* Provided text *
▼

DR Congo: Where logic ends?


A mutiny by soldiers in the eastern DR Congo has turned into an international dispute, with allegations that Rwanda is supporting the rebels. The BBC's Gabriel Gatehouse reports from a lawless region where politics, history and nature create a dangerous mix.

There is a saying in these parts: "Where logic ends, Congo begins."

It certainly feels like that as you wind your way through the picture-postcard lush green hills of Rwanda towards the border.

Here the roads are smooth and well maintained; you drive past tidy little villages made up of immaculate red-brick houses, with scrupulously tended front gardens.

The roadside is patrolled by armed officers, clad in high-visibility jackets. Rwanda might be the Switzerland of Africa.

On the last Saturday of every month, the whole country gets together for something called Umuganda: a communal tidying-up exercise, complete with inspections of people's homes.

Nearly two decades after it was consumed in a spasm of genocidal hatred, Rwanda projects itself as a country of logic, a country of control.

Then you hit the shores of Lake Kivu and the town of Goma just inside the Democratic Republic of Congo.

It is beautiful, stunning countryside, with the waters of the lake lapping against the shore and hills receding into the bluish haze of the distance.

But the town is pervaded by a sense of nihilistic pointlessness. Endless white UN four-by-fours bump their way over the pot-holed roads ferrying well-intentioned "internationals" between their bases and the headquarters of NGOs.

Swarms of motorbike-taxis also ply the crumbling streets; perched precariously on the back are people scurrying about trying desperately to make a buck or two in the frenetic atmosphere of the border town.

image captionThe gasses at the bottom of Lake Kivu were to rise to the surface, Goma would suffocate


Looming over all of this activity is Mount Nyiragongo. The majestic volcano, which rises out of the jungle into the clouds, last erupted a decade ago - it sent two rivers of molten rock running straight into town, consuming whole neighbourhoods in flames.

From time to time, Nyiragongo belches and splutters, as if to remind the people below of the futility of their endeavours.

Underneath the water too, there lurks a deadly threat. Lake Kivu sits atop a vast reserve of methane and carbon dioxide. These are valuable resources, and efforts are under way to try to tap into this energy source potentially worth as much as $20bn.

But seismic shifts or volcanic activity could cause what is known as a limnic eruption.

The gasses at the bottom of the lake would rise to the surface. This invisible force would push all the oxygen out of the surrounding area. Goma would suffocate.

But the real threat here is not the unstoppable destructive forces of nature. Rather, it is man's insatiable appetite for conflict.

The last big war in DR Congo started in 1998.

Also known as the Great African War, it sucked in at least six African nations and involved a couple of dozen armed groups.

More than five million people lost their lives. It officially ended in 2003… then again in 2008. This last rebellion is a small aftershock of that war.

Rwanda is accused of supporting the mutiny, a charge the government hotly denies.

But some of the Rwandan Hutus who orchestrated the genocide fled across the border into Congo in 1994. They are still active.

And so Kigali's logic has always been to exercise at least some control over the chaos on its border.

▲

* Raw data *
▼

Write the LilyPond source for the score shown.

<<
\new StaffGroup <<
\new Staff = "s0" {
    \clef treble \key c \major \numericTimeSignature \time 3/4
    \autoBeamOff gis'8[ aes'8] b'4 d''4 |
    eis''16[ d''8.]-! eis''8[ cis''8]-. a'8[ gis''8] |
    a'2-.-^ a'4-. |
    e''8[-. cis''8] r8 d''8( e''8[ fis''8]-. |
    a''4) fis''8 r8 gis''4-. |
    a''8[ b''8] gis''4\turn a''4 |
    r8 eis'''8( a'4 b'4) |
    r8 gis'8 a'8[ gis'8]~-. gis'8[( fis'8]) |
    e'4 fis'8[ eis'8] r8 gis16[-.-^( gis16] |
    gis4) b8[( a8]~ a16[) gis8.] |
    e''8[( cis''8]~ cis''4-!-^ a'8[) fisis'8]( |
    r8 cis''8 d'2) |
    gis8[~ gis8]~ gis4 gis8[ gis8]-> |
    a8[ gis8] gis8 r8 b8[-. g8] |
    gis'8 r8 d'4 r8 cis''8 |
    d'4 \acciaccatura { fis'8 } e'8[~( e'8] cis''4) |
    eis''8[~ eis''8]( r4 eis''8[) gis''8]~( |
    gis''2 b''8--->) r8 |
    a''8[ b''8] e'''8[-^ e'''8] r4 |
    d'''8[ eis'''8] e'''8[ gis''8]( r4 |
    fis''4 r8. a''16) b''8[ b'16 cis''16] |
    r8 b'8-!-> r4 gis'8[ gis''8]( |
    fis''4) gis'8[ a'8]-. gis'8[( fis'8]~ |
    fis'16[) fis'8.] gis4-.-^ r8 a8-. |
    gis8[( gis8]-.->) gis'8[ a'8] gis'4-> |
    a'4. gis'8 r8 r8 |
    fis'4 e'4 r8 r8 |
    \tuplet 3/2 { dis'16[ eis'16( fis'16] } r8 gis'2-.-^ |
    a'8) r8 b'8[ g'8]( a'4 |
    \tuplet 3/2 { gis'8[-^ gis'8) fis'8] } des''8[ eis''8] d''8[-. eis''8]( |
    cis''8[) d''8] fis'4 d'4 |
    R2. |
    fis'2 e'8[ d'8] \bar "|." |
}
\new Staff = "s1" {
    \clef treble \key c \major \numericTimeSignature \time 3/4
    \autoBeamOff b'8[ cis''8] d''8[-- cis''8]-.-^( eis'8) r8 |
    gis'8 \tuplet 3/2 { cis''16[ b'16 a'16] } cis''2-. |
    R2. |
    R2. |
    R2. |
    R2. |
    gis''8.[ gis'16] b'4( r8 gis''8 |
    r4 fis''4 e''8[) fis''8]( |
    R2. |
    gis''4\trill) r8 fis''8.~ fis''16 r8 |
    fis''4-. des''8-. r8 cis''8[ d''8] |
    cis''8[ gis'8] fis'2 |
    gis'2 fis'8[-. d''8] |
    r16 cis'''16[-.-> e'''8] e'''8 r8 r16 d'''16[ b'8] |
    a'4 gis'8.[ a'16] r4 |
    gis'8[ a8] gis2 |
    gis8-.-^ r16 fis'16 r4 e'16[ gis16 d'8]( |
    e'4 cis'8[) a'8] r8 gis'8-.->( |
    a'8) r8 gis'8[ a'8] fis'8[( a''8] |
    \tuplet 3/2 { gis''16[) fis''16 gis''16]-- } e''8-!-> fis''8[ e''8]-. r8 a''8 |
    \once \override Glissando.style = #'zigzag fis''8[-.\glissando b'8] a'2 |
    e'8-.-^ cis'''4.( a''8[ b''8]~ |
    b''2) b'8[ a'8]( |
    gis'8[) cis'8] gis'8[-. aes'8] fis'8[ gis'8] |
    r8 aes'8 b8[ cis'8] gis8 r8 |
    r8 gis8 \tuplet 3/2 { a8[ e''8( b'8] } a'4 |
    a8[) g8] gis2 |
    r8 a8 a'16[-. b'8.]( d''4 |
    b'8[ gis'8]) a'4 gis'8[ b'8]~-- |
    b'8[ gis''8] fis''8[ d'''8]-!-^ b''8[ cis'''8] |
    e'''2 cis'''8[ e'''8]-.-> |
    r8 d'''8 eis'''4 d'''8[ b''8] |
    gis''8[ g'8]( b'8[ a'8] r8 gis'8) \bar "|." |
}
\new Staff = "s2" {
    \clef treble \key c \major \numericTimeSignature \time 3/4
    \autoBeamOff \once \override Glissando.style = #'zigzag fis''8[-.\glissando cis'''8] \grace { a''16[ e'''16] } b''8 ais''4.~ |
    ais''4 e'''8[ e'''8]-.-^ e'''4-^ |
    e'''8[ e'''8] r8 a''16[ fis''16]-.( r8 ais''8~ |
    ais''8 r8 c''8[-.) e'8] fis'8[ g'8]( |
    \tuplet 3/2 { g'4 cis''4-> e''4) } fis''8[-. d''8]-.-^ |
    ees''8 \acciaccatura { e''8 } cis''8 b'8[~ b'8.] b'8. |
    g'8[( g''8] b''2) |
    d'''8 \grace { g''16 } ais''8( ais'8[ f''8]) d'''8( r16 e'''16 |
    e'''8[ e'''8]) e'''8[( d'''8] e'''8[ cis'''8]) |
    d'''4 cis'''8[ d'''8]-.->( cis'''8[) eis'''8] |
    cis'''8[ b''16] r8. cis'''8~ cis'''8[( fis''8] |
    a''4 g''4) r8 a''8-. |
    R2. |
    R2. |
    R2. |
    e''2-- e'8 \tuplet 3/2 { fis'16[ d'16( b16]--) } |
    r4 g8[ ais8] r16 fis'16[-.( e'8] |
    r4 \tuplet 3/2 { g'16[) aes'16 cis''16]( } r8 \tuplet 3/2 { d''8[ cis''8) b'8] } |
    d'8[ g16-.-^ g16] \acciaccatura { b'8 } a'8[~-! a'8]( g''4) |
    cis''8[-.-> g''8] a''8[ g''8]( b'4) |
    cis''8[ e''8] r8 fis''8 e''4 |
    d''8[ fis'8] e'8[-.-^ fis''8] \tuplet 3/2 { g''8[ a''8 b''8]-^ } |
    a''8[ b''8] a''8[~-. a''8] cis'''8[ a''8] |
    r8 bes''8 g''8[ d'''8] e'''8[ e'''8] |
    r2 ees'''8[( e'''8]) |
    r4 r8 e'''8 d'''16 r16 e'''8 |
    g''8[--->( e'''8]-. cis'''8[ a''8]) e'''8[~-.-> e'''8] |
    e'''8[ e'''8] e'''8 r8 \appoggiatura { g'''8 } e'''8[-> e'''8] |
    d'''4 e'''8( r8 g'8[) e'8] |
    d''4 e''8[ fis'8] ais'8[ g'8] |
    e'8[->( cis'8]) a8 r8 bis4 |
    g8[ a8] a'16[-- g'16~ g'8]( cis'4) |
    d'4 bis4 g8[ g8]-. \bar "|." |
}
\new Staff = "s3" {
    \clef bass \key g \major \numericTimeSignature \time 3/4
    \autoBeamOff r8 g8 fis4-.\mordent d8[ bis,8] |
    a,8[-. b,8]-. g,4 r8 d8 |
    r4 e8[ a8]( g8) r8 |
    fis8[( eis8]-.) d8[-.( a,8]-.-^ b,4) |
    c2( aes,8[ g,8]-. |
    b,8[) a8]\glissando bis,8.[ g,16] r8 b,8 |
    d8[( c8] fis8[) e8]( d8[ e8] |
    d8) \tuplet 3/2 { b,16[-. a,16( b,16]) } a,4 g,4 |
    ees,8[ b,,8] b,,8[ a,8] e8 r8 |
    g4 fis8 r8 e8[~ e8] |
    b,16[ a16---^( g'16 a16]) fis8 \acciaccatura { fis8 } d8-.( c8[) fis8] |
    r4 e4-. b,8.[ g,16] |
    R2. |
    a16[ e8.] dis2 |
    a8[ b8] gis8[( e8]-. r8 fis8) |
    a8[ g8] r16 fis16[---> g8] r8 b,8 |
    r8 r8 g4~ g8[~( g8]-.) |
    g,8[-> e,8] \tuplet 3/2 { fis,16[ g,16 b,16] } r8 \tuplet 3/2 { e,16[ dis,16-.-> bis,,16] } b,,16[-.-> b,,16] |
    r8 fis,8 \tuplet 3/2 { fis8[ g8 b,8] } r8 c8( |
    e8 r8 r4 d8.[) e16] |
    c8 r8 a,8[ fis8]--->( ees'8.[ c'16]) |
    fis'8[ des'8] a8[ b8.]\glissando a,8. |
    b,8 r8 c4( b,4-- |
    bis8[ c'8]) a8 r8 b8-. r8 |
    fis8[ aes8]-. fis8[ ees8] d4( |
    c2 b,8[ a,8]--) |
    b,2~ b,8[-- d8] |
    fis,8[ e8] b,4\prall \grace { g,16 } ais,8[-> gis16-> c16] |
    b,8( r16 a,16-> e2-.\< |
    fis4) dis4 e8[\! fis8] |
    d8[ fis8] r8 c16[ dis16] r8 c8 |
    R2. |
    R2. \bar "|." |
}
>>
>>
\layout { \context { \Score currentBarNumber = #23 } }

▲

* Your task *
Please translate this sentence from the DR Congo report into Spanish: "Rwanda is accused of supporting the mutiny, a charge the government hotly denies."

* Reply to the task *
Se acusa a Ruanda de apoyar el motín, una acusación que el gobierno niega rotundamente.